En pleno ejercicio de un estilo deleitoso, don Artemio poseyó el secreto para infundir en sus escritos connotaciones picarescas y tonalidades irónicas que le procuraron admiración, aunque no lo eximieron de antipatías circunstanciales. Casi es posible palpar el balanceo de sus retorcidos bigotes mientras gozaba por anticipado el efecto que sus frases causarían en el público lector, porque es evidente que lo colmaban de regocijo aquellos traviesos giros desde el momento mismo de su hechura. Con su tino característico, prodigó dardos para señalar las flaquezas de los protagonistas del escenario histórico que las plumas tradicionales envolvían de adusta solemnidad.

El autor enfoca los sucesos independentistas en su última fase, examina el papel de sus agentes sociales y traza su fisonomía ética. Fernando VII comparece en sus páginas como “un bribón de siete suelas”, “malvado mentecato” y “falaz rey chulón”. Enlista lo que juzga embustes, abusos, traiciones y fingimientos de Iturbide, que sumados a las liviandades de doña Ignacia, preparan el terreno a pasajes de este tono: “Lo cierto de todo es que el muy marrullero, junto, demasiado junto, con esa hermosa mujer toda ímpetu, llena de hervor vital, rezaban, a saber qué cosas, muy solitos ambos en una casa del Puente Quebrado”.

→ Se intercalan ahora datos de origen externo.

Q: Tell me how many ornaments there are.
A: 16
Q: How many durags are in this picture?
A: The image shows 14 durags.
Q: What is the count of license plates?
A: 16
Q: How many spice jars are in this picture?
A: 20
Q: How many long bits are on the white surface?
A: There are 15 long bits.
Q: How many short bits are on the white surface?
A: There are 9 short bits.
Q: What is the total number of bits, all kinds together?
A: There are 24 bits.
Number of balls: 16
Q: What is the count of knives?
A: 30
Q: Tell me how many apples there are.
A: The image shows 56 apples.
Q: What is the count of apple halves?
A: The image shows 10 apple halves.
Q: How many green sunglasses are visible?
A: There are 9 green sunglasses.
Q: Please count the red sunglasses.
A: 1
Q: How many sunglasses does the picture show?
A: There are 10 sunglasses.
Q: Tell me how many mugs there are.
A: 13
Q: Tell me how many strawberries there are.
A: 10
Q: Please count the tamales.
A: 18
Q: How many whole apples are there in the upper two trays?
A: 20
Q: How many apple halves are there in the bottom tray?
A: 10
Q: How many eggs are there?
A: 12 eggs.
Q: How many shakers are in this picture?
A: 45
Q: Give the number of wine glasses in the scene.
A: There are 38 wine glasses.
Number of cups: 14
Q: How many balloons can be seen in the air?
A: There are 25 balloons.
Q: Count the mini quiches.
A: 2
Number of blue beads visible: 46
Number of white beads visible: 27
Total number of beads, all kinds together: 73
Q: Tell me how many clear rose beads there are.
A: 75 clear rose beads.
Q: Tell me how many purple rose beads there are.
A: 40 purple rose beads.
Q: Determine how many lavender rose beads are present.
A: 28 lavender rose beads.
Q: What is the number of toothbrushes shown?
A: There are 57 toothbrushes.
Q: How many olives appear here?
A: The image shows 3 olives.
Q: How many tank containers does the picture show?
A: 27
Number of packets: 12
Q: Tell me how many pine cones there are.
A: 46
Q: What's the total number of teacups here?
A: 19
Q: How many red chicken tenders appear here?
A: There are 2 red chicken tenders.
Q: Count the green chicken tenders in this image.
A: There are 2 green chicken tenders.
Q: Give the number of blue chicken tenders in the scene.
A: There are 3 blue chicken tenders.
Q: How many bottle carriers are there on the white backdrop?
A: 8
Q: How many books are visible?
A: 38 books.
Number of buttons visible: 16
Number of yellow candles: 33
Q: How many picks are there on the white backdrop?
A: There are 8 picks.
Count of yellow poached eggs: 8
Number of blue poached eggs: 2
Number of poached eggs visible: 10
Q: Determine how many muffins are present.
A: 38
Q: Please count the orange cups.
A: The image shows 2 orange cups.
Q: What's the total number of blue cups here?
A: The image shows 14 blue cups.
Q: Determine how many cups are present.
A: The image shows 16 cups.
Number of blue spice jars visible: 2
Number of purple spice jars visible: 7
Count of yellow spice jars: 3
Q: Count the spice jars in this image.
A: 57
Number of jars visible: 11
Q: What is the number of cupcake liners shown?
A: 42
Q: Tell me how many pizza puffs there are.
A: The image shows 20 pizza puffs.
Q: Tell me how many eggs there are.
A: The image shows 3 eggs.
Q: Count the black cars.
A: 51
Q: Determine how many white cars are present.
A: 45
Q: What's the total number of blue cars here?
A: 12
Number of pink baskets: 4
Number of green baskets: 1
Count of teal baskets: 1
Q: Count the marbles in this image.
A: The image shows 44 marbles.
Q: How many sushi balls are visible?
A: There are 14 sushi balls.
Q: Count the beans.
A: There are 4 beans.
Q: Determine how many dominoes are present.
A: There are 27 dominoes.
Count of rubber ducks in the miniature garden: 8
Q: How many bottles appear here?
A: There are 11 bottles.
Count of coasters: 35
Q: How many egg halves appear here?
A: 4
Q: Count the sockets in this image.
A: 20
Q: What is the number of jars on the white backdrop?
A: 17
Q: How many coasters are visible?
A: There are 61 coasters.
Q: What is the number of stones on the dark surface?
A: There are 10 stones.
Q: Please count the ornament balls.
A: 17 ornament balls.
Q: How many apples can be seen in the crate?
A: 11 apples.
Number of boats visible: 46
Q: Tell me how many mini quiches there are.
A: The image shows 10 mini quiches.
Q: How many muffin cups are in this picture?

El entonces cronista metropolitano cita, entre las fuentes de sus asertos, a Carlos María de Bustamante, Mariano Torrente, Justo Sierra O’Reilly, Jesús Galindo y Villa, Carlos Navarro y Rodrigo, Rafael Heliodoro Valle y Vicente Rocafuerte, aunque también extrae referencias de Mariano Cuevas, jesuita obstinado en presentar una imagen impoluta de Iturbide. En su afán de reunir y glosar opiniones dispares en torno a las andanzas amorosas de la señora Rodríguez, selecciona algunas líneas que firma uno de sus descendientes: Manuel Romero de Terreros y Vinent, marqués de San Francisco y caballero de Malta –como Valle-Arizpe se complacía en recalcar en cada mención que ameritaba su persona– quien pese a reconocer “el gran influjo” de la inquieta dama sobre Iturbide, aduce la inexistencia de pruebas concluyentes que dieran fe de un entendimiento que desbordara los vínculos de amistad entre ellos. Esta discrepancia esencial con las afirmaciones del biógrafo bastó para distanciarlos, ya que habían sostenido un trato frecuente por compartir el oficio de escudriñar los entretelones del pasado mexicano en polvosos fondos documentales. 

Dicho en términos de Salvador Novo, Romero de Terreros quedó “genealógicamente enfadado con don Artemio”, retirándole la palabra desde la publicación de La Güera Rodríguez, obra que agitó recuerdos incómodos y escrúpulos de familia en una atmósfera que parecía deslucir añejos títulos heredados y honores que la memoria patriótica aún pone en duda.